SOURCE DOCUMENT
· · · · ·

Our own projects are both commercial and educational “Sustaining Education; Educating for Sustainability”. Our partner in Rome is La Sapienza, Rome’s first university and our partners in Ghana are the Kokrobitey Institute where we will be contributing to “Little Steps” an initiative which teaches young women from the village to produce and market fashion items from recycled material. The second part is at the Cape Coast School for the Deaf together with the Cape Coast NGO, DASFA (Development Assistance for School Farms) where we will be working on their school farm, building on the previous fundraiser which gave the farm a poultry unit. We hope that along with the very concrete benefits which the grant will be able to produce, it will also enhance links between Ghana and Rome and Latium. Apart from fashion items where Italian and African design could produce some very creative results, “Little Steps” produces shopping bags made from recycled sacking and posters – from 1 January, Italy has banned plastic bags from the supermarkets, so there’s a new market for us.

· · · · ·

STORED DATA

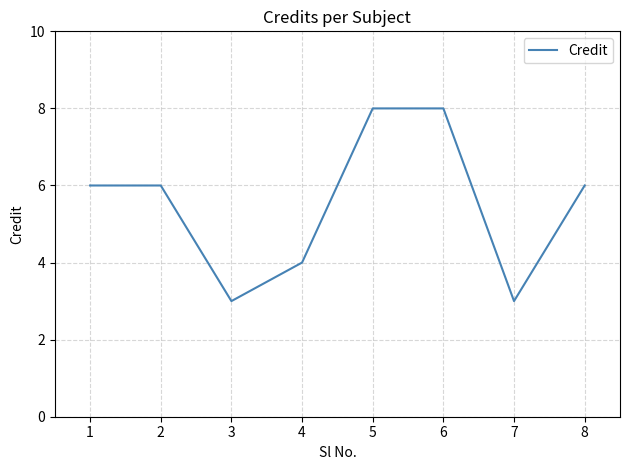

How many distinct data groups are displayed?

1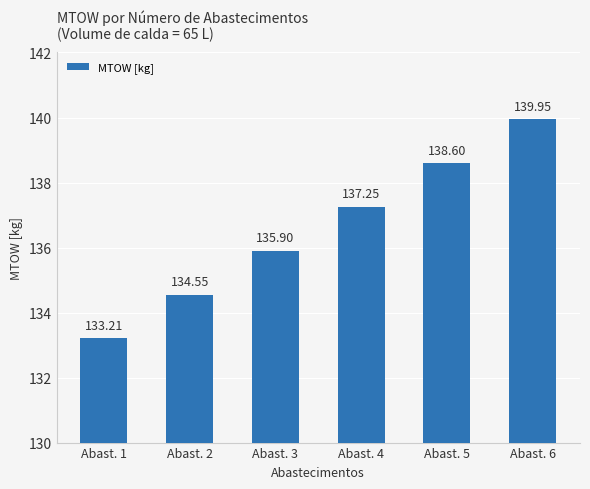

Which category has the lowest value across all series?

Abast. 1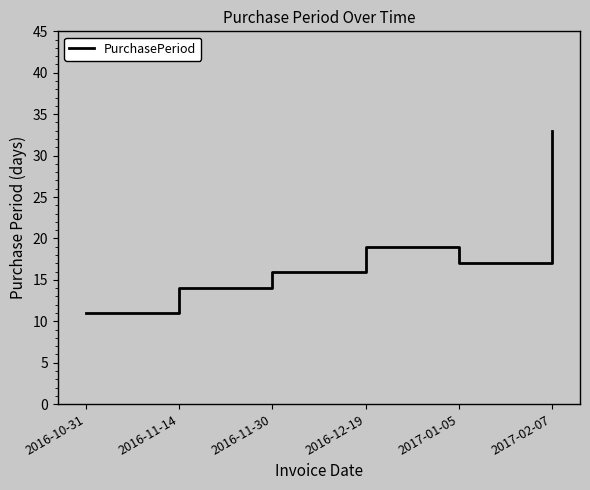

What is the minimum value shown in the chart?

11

· · · · ·

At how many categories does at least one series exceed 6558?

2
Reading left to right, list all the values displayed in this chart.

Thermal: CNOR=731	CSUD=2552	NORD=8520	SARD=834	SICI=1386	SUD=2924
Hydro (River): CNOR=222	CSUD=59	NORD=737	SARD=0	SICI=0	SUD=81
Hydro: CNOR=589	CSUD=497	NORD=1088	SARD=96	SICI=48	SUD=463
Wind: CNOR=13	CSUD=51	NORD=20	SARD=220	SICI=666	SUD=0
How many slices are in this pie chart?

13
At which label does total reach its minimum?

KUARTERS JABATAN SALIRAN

· · · · ·

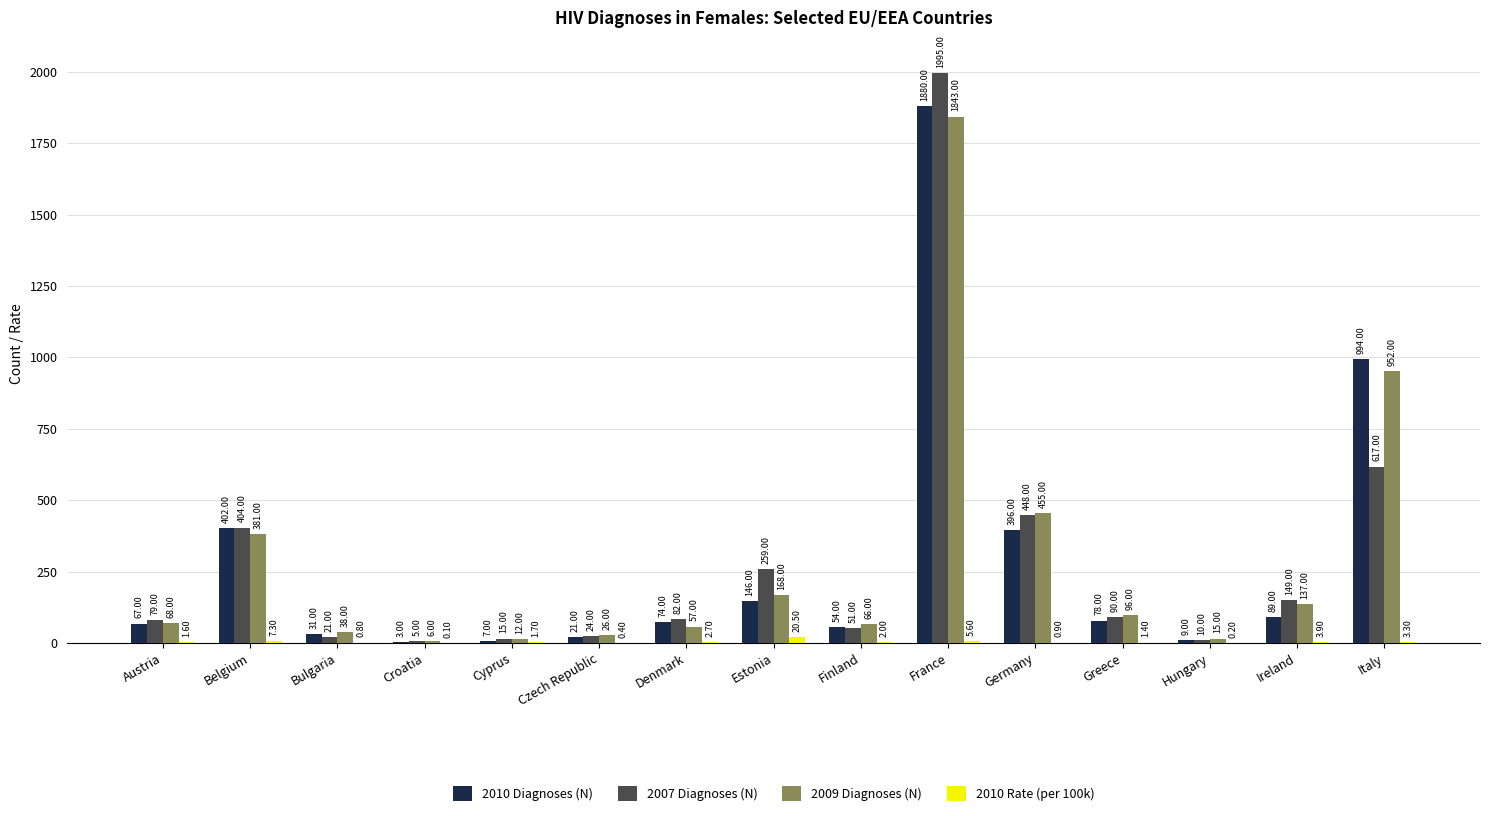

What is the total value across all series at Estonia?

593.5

· · · · ·

PROBLEM REQUIREMENTS
Reproduce the passage about the projects in Rome and Ghana word for word, in full.

TASK SOLUTION
Our own projects are both commercial and educational “Sustaining Education; Educating for Sustainability”. Our partner in Rome is La Sapienza, Rome’s first university and our partners in Ghana are the Kokrobitey Institute where we will be contributing to “Little Steps” an initiative which teaches young women from the village to produce and market fashion items from recycled material. The second part is at the Cape Coast School for the Deaf together with the Cape Coast NGO, DASFA (Development Assistance for School Farms) where we will be working on their school farm, building on the previous fundraiser which gave the farm a poultry unit. We hope that along with the very concrete benefits which the grant will be able to produce, it will also enhance links between Ghana and Rome and Latium. Apart from fashion items where Italian and African design could produce some very creative results, “Little Steps” produces shopping bags made from recycled sacking and posters – from 1 January, Italy has banned plastic bags from the supermarkets, so there’s a new market for us.